Persistent HTTPS Connections in Python

2019-09-04 12:08发布

问题:

I want to make an HTTPS request to a real-time stream and keep the connection open so that I can keep reading content from it and processing it.

I want to write the script in python. I am unsure how to keep the connection open in my script. I have tested the endpoint with curl which keeps the connection open successfully. But how do I do it in Python. Currently, I have the following code:

c = httplib.HTTPSConnection('userstream.twitter.com')
c.request("GET", "/2/user.json?" + req.to_postdata())
response = c.getresponse()

Where do I go from here?

Thanks!

回答1:

It looks like your real-time stream is delivered as one endless HTTP GET response, yes? If so, you could just use python's built-in urllib2.urlopen(). It returns a file-like object, from which you can read as much as you want until the server hangs up on you.
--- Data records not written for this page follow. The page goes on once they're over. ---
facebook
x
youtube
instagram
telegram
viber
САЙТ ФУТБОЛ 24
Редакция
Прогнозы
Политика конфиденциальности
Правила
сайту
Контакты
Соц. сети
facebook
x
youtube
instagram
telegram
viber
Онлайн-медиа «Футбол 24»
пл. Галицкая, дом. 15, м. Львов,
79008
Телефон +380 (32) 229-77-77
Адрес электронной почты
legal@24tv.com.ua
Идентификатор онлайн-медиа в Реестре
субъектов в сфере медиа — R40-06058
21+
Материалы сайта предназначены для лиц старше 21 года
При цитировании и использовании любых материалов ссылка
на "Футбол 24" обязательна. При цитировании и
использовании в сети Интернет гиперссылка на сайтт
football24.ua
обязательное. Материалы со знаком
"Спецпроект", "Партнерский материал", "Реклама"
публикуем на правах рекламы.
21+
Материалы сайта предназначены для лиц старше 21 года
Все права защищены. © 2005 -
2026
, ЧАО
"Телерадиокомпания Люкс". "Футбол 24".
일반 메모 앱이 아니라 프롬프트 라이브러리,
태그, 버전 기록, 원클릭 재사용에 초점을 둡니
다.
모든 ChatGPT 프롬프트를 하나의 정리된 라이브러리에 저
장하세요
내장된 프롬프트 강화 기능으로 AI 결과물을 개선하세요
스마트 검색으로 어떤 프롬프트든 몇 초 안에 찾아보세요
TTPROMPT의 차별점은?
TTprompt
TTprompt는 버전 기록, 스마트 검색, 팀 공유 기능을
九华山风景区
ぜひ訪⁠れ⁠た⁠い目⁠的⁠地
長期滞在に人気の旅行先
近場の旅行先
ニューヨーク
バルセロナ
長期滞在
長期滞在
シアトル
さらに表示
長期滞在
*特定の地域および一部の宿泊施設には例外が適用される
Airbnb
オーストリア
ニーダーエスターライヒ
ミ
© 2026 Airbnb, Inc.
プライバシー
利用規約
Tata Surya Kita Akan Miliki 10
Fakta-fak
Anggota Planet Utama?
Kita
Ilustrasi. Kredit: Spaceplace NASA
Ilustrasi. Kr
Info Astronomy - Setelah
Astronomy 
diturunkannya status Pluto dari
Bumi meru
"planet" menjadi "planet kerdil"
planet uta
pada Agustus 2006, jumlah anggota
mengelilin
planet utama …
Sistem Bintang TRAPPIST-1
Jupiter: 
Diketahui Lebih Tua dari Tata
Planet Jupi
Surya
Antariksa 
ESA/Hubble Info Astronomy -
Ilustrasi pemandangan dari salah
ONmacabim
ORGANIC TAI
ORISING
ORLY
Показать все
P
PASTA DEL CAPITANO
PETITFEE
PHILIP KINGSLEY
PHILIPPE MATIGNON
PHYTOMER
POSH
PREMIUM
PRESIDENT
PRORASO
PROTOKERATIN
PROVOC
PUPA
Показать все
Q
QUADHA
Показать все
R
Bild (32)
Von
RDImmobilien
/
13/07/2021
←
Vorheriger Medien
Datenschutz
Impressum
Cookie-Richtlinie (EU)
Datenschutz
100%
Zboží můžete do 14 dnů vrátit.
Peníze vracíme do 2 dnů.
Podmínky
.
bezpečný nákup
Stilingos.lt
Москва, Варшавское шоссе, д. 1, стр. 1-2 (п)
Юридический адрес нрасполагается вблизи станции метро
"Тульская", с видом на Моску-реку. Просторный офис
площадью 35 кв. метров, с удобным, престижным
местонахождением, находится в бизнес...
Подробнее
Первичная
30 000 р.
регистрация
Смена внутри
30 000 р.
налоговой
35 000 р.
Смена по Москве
f=urllib2.urlopen('https://encrypted.google.com/')
while True:
    data = f.read(100)
    print(data)

Keep in mind that although urllib2 speaks https, it doesn't validate server certificates, so you might want to try and add-on package like pycurl or urlgrabber for better security. (I'm not sure if urlgrabber supports https.)



回答2:

Connection keep-alive features are not available in any of the python standard libraries for https. The most mature option is probably urllib3



回答3:

httplib2 supports this. (I'd have thought this the most mature option, didn't know urllib3 yet, so TokenMacGuy may still be right)

EDIT: while httplib2 does support persistent connections, I don't think you can really consume streams with it (ie. one long response vs. multiple requests over the same connection), which I now realise you may need.